Choisir une texture d'extensions kératine, ce n'est pas choisir une photo. C'est faire coïncider deux courbures : celle de tes cheveux naturels et celle des mèches que tu ajoutes. Quand les deux se rejoignent, le raccord devient invisible. Quand elles divergent, on voit exactement où commence l'extension, quelle que soit la qualité du cheveu. C'est la raison pour laquelle nous avons construit cette catégorie autour de deux textures précises plutôt qu'un catalogue flou : le body wave, ondulé, et le water wave, bouclé souple.
D'où vient la courbure d'un cheveu
La forme d'un cheveu ne se décide pas dans la longueur, mais à la racine. Deux facteurs la déterminent. D'abord la section transversale de la fibre : un cheveu dont la coupe est parfaitement ronde pousse droit, un cheveu de section ovale ondule, un cheveu franchement elliptique ou aplati boucle. Ensuite l'angle du follicule dans le cuir chevelu : plus il est incliné, plus la fibre s'enroule en sortant. C'est pour cela qu'on ne « lisse » jamais définitivement un cheveu bouclé — on modifie temporairement les liaisons hydrogène, pas la géométrie du follicule.

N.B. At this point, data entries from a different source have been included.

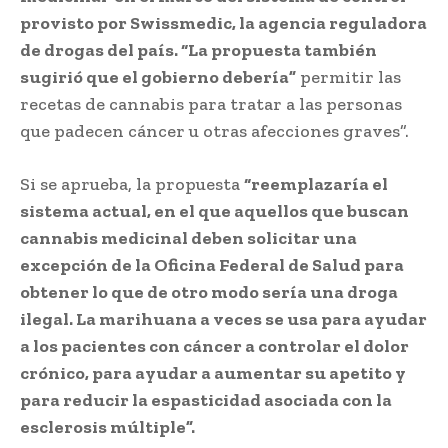
provisto por Swissmedic, la agencia reguladora
de drogas del país. “La propuesta también
sugirió que el gobierno debería”
permitir las
recetas de cannabis para tratar a las personas
que padecen cáncer u otras afecciones graves”.
Si se aprueba, la propuesta
“reemplazaría el
sistema actual, en el que aquellos que buscan
cannabis medicinal deben solicitar una
excepción de la Oficina Federal de Salud para
obtener lo que de otro modo sería una droga
ilegal. La marihuana a veces se usa para ayudar
a los pacientes con cáncer a controlar el dolor
crónico, para ayudar a aumentar su apetito y
para reducir la espasticidad asociada con la
esclerosis múltiple”.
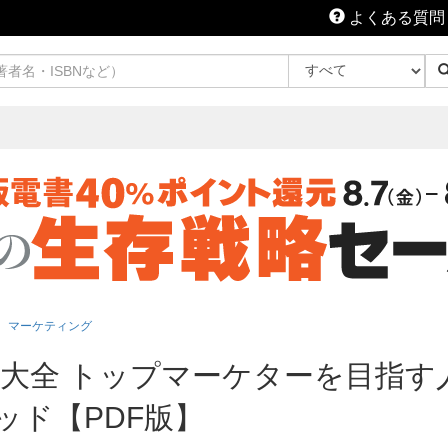
よくある質問
マーケティング
大全 トップマーケターを目指す
ソッド【PDF版】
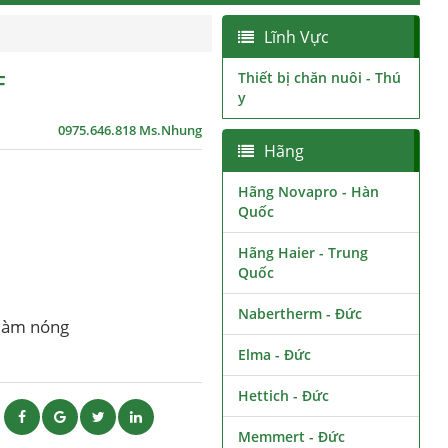
Lĩnh Vực
F
Thiết bị chăn nuôi - Thú
y
0975.646.818 Ms.Nhung
Hãng
Hãng Novapro - Hàn
Quốc
Hãng Haier - Trung
Quốc
Nabertherm - Đức
 làm nóng
Elma - Đức
Hettich - Đức
ẽ
Memmert - Đức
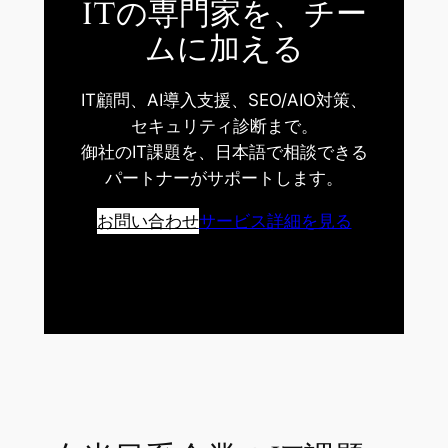
ITの専門家を、チー
ムに加える
IT顧問、AI導入支援、SEO/AIO対策、
セキュリティ診断まで。
御社のIT課題を、日本語で相談できる
パートナーがサポートします。
お問い合わせ
サービス詳細を見る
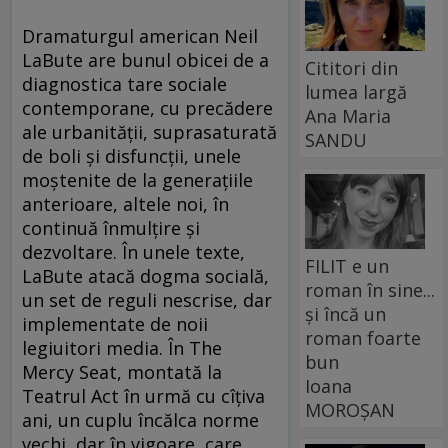
Dramaturgul american Neil
LaBute are bunul obicei de a
Cititori din
diagnostica tare sociale
lumea largă
contemporane, cu precădere
Ana Maria
ale urbanităţii, suprasaturată
SANDU
de boli şi disfuncţii, unele
moştenite de la generaţiile
anterioare, altele noi, în
continuă înmulţire şi
dezvoltare. În unele texte,
FILIT e un
LaBute atacă dogma socială,
roman în sine...
un set de reguli nescrise, dar
și încă un
implementate de noii
roman foarte
legiuitori media. În The
bun
Mercy Seat, montată la
Ioana
Teatrul Act în urmă cu cîţiva
MOROȘAN
ani, un cuplu încălca norme
vechi, dar în vigoare, care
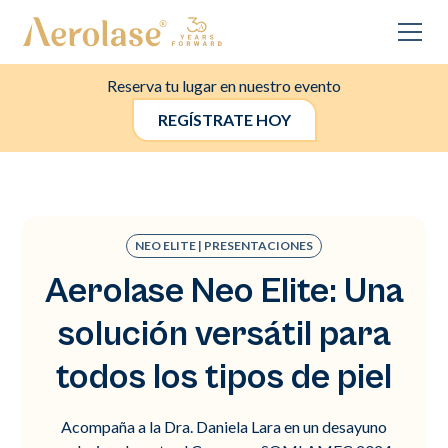
Reserva tu lugar en nuestro evento
REGÍSTRATE HOY
NEO ELITE | PRESENTACIONES
Aerolase Neo Elite: Una
solución versátil para
todos los tipos de piel
Acompaña a la Dra. Daniela Lara en un desayuno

Cette mécanique explique un point que beaucoup de clientes découvrent trop tard : une même chevelure n'a pas une courbure homogène. Les cheveux de la nuque et des tempes bouclent souvent plus serré que ceux du sommet du crâne. Sur une pose complète, cela signifie que la texture choisie doit se fondre avec la zone la plus visible, pas avec une moyenne théorique.
Le diamètre de boucle, la vraie unité de mesure
Pour comparer deux textures objectivement, le repère utile est le diamètre de la boucle : le cercle que décrirait la mèche si tu l'enroulais naturellement. Le body wave se situe autour de 4 à 5 centimètres, ce qui correspond à une vague large, ouverte, du type 2B dans les classifications capillaires courantes. Le water wave descend autour de 2 à 3 centimètres, soit une boucle souple mais nettement dessinée, dans la zone 2C à 3A.
Cette différence de diamètre a une conséquence directe et souvent sous-estimée : la rétraction. Plus une boucle est serrée, plus la longueur apparente diminue par rapport à la longueur réelle de la fibre. Sur du body wave, compte une perte visuelle de l'ordre de 5 à 10 % : une mèche de 50 cm en tombe autour de 45. Sur du water wave, la rétraction monte à 15 ou 20 % : la même mèche de 50 cm arrive plutôt vers 40-42 cm une fois posée et séchée naturellement. Si tu vises une longueur précise — sous la poitrine, au niveau de la taille — commande une taille au-dessus en water wave. C'est l'erreur d'achat la plus fréquente sur les textures bouclées.
Body wave : l'ondulation polyvalente
La texture body wave produit une vague large et régulière, du haut de la mèche jusqu'aux pointes, très proche de ce qu'on obtient avec un brushing wavy soigné. Elle apporte du volume sans épaissir visuellement la racine, et garde sa fluidité quand tu passes la main dedans.
C'est la texture la plus tolérante en termes de raccord : elle se fond aussi bien dans des cheveux lisses que légèrement ondulés, ce qui en fait le choix évident pour une première pose. Elle supporte également le mieux les transformations : un passage au fer la lisse complètement, un coup de boucleur la redessine, et la vague d'origine revient après lavage. Tu changes de coiffure sans changer de pose — un argument concret que les extensions à clip ne peuvent pas offrir sur la durée.
Water wave : la boucle souple à effet mouillé
Le water wave travaille un mouvement plus serré, construit sur des boucles souples en S qui se chevauchent au lieu de s'aligner. C'est ce décalage entre les vagues qui crée l'effet cheveux mouillés caractéristique, même sur cheveux parfaitement secs. La texture se situe entre le loose wave et le deep wave : plus définie que le premier, moins compacte que le second.